As penas cruéis e os açoites foram abolidos há exatos 200 anos atrás pela Constituição de 1824. Porém, o Código Criminal de 1830 previa que, caso o réu fosse escravo, toda pena que não fosse morte ou trabalhos forçados seria substituída por açoites. Afinal, as garantias dos cidadãos brasileiros não protegiam os escravos. Seres brutos como os negros – diziam os escravistas da época – só poderiam ser punidos por meios brutos, como os açoites. Sem contar que, diferentemente da pena de morte, o açoite permitia que o escravo voltasse ao trabalho. Essa era a pena pública de açoites. Mas existia ainda a sanção doméstica de açoite, aplicável pelo senhor ou por seus prepostos contra os seus escravos. A garantia constitucional também não alcançou essa prerrogativa do governo doméstico dos senhores.

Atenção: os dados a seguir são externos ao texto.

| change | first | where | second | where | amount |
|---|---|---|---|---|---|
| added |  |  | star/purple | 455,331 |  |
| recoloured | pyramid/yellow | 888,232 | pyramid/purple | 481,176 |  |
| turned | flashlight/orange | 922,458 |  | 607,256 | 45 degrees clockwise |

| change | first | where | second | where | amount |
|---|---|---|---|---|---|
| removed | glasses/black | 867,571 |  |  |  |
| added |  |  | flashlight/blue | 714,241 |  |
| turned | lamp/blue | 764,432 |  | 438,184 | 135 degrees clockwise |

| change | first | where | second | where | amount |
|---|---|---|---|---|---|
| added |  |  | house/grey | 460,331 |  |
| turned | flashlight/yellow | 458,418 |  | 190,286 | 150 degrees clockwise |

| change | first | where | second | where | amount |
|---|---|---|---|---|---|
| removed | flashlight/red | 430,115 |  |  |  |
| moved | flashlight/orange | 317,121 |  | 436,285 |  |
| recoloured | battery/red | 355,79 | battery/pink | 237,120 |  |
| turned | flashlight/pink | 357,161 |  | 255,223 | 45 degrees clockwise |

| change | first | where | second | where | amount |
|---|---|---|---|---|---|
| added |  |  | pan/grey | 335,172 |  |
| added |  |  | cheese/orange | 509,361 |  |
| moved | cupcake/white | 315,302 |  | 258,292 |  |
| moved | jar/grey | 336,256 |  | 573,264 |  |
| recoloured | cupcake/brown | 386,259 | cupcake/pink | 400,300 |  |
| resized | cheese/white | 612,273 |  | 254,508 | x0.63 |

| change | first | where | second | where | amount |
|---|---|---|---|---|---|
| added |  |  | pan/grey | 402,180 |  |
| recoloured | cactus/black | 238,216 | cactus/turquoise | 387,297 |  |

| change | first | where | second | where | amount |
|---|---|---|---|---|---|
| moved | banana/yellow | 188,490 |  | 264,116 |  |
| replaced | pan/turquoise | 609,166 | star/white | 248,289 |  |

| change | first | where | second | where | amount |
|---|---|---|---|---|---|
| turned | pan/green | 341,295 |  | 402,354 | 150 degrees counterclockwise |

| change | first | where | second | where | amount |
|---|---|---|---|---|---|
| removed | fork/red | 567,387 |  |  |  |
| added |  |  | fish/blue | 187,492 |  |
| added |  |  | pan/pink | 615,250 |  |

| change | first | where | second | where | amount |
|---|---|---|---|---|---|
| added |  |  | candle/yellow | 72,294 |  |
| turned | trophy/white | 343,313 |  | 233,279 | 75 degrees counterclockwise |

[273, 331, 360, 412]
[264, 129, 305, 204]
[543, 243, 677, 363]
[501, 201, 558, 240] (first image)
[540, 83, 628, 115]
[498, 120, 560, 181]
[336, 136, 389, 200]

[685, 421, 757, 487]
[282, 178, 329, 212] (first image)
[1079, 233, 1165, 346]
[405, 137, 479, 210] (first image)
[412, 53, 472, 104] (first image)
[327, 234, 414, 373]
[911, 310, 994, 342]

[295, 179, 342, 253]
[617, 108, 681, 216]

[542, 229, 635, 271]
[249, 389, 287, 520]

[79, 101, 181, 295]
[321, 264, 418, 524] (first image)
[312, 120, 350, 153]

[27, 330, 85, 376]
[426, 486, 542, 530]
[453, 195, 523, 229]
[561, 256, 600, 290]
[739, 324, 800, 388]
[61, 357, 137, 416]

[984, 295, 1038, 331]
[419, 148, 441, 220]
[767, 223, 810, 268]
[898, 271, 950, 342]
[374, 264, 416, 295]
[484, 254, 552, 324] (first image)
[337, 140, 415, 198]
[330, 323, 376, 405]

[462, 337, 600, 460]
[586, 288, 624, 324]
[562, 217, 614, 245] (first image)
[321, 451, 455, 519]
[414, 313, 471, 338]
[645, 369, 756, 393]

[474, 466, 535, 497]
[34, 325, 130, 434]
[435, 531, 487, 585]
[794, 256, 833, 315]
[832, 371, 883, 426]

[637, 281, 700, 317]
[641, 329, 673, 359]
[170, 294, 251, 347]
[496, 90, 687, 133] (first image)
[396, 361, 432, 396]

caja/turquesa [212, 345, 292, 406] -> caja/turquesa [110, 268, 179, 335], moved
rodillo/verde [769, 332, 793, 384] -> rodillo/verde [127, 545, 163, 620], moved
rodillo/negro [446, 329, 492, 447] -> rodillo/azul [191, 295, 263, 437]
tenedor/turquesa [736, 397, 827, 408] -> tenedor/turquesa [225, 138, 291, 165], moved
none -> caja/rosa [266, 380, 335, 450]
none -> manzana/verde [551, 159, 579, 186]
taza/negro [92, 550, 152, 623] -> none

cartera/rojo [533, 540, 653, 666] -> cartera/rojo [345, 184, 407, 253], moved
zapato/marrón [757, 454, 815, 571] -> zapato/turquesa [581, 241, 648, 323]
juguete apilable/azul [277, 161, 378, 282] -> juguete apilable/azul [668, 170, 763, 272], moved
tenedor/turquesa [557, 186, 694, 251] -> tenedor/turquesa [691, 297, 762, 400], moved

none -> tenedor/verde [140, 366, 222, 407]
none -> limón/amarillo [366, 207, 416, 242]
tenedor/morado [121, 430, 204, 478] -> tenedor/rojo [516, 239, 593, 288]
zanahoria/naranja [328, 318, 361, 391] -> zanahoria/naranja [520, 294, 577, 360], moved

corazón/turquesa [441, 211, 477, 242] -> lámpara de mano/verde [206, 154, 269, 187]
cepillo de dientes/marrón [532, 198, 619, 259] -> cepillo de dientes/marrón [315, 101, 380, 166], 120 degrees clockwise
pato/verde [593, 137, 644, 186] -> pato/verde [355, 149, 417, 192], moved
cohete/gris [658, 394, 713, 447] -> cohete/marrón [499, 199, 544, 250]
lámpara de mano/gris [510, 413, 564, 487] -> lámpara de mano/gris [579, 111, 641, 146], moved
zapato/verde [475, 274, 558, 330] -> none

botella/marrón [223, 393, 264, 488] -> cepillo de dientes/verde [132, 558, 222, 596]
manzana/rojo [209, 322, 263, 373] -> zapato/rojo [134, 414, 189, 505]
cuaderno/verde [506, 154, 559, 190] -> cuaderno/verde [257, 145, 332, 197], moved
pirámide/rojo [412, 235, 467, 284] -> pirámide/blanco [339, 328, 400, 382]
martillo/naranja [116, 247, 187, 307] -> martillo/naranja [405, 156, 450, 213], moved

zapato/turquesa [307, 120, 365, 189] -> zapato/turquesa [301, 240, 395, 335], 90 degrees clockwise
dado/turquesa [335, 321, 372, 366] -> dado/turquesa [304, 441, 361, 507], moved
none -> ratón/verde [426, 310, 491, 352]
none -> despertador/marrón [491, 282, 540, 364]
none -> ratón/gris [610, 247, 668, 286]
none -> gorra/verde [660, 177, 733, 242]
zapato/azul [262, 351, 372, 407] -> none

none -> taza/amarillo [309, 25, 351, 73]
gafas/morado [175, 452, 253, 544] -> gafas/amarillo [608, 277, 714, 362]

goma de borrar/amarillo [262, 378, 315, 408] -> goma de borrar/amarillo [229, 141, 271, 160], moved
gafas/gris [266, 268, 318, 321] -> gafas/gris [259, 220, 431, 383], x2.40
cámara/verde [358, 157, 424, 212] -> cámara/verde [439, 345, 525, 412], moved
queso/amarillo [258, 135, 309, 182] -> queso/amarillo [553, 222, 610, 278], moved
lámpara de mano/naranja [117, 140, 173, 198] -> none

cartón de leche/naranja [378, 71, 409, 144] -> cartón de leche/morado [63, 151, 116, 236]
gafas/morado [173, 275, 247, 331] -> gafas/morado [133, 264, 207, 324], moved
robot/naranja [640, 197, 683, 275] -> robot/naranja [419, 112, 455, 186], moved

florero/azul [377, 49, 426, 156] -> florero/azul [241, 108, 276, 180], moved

No Brasil oitocentista, o açoite também afligia presos, com a natureza jurídica de sanção contra infrações que turbariam a ordem interna do cárcere; e como prerrogativa dos pais, a surra de cinto contra as crianças ainda perdura na memória de alguns.

Sobretudo as simbologias do escravo e da criança evocam a pretensa superioridade moral de quem violenta o corpo alheio para apontar o caminho do bem. Tudo em nome de Deus! (que foi tantas vezes invocado em um vídeo tão curto). Para quem é cristão, imagine a cólera divina diante de um uso tão baixo do nome de Deus... Além do mais, que bem é esse?...

A atitude do apóstolo-do-bem-chicoteador-do-século-21, se olharmos com cuidado, não seria aceita nem sob o regime escravista brasileiro do século 19. Ora, como sanção doméstica, o açoite só poderia ser aplicado pelo senhor ou por seus prepostos; como pena pública, só pela justiça do Estado. Os senhores, aliás, nas notícias de jornal do século 19 sobre escravos fugidos costumavam ameaçar com ações judiciais quem seviciasse o escravo encontrado. Além disso, açoitar um adulto significava marcá-lo com a infâmia. Para alguns juristas do século 19, esse era um motivo para abolir os açoites – “exceção única à civilização cristã”, eles se lamentavam – antes mesmo da abolição da escravidão, pois a infâmia dificultaria a inserção dos futuros libertos como cidadãos plenos.

O que diriam esses juristas de outrora diante de um cidadão pleno (será?) surrado com cinto para qualquer internauta ver?